The latest MFI also includes the News piece, "SEC Seeks Comments on Reforms." It says, "See the release, "SEC Requests Comment on Potential Money Market Fund Reform Options Highlighted in President's Working Group Report," and see our coverage inside on the PWG report." We also include the brief, "Money Fund Assets Flat in January," which explains, "ICI's weekly 'Money Market Fund Assets' report shows assets down in the latest week, after rising 3 out of 4 prior weeks. Crane Data shows assets up $5.6 billion to $4.730 trillion."
A third news brief entitled, "Federated Hermes Launches Conservative 'Microshort'," says, "The release, 'Federated Hermes, Inc. Launches Two New Microshort Funds,' tells us, 'Federated Hermes ... announced the launch of Federated Hermes Conservative Microshort Fund and Federated Hermes Conservative Municipal Microshort Fund. The actively managed funds offer an innovative approach to liquidity management by pursuing higher yields than money market strategies while simultaneously aiming to maintain lower NAV volatility by investing in securities with shorter maturities than traditional ultrashort products.'"

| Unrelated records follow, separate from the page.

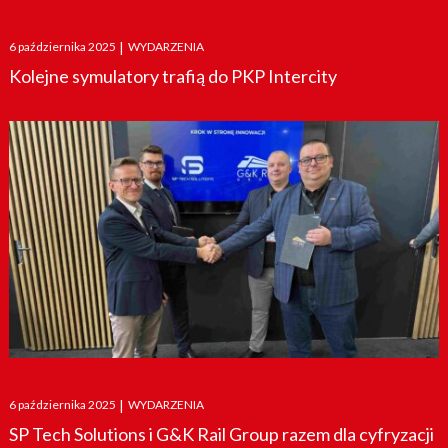
Posted
6 października 2025
|
WYDARZENIA
on
Kolejne symulatory trafią do PKP Intercity
Posted
6 października 2025
|
WYDARZENIA
on
SP Tech Solutions i G&K Rail Group razem dla cyfryzacji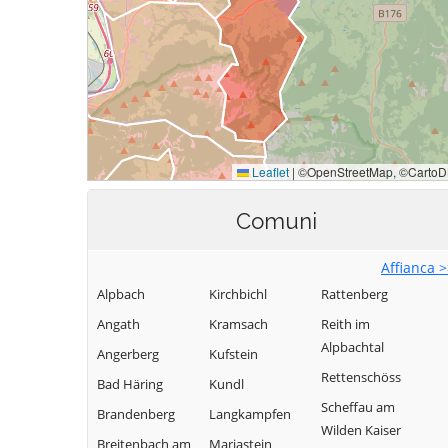
Comuni
Affianca 
Alpbach
Kirchbichl
Rattenberg
Angath
Kramsach
Reith im
Alpbachtal
Angerberg
Kufstein
Rettenschöss
Bad Häring
Kundl
Scheffau am
Brandenberg
Langkampfen
Wilden Kaiser
Breitenbach am
Mariastein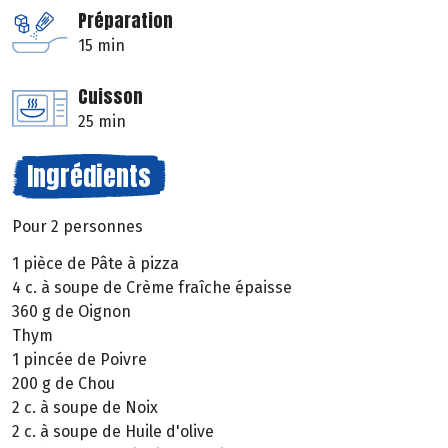
Préparation
15 min
Cuisson
25 min
Ingrédients
Pour 2 personnes
1 pièce de Pâte à pizza
4 c. à soupe de Crème fraîche épaisse
360 g de Oignon
Thym
1 pincée de Poivre
200 g de Chou
2 c. à soupe de Noix
2 c. à soupe de Huile d'olive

Our February MFI XLS, with January 31 data, shows total assets rose by $5.6 billion in January to $4.730 trillion, after decreasing $6.7 billion in December, $11.7 billion in November, $46.8 billion in October, $121.2 billion in September, $42.3 billion in August, $44.2 billion in July and $113.0 billion in June. Assets increased $31.6 billion in May, $417.9 billion in April and $688.1 billion in March. Our broad Crane Money Fund Average 7-Day Yield was unchanged at 0.02%, our Crane 100 Money Fund Index (the 100 largest taxable funds) also remained flat at 0.02%.
On a Gross Yield Basis (7-Day) (before expenses are taken out), both the Crane MFA and the Crane 100 sat at 0.15%. Charged Expenses averaged 0.13% for both the Crane MFA and Crane 100. (We'll revise expenses on Monday once we upload the SEC's Form N-MFP data for 1/31.) The average WAM (weighted average maturity) for the Crane MFA and Crane 100 was 42 (up a day) and 46 days (unch.) respectively. (See our Crane Index or craneindexes.xlsx history file for more on our averages.)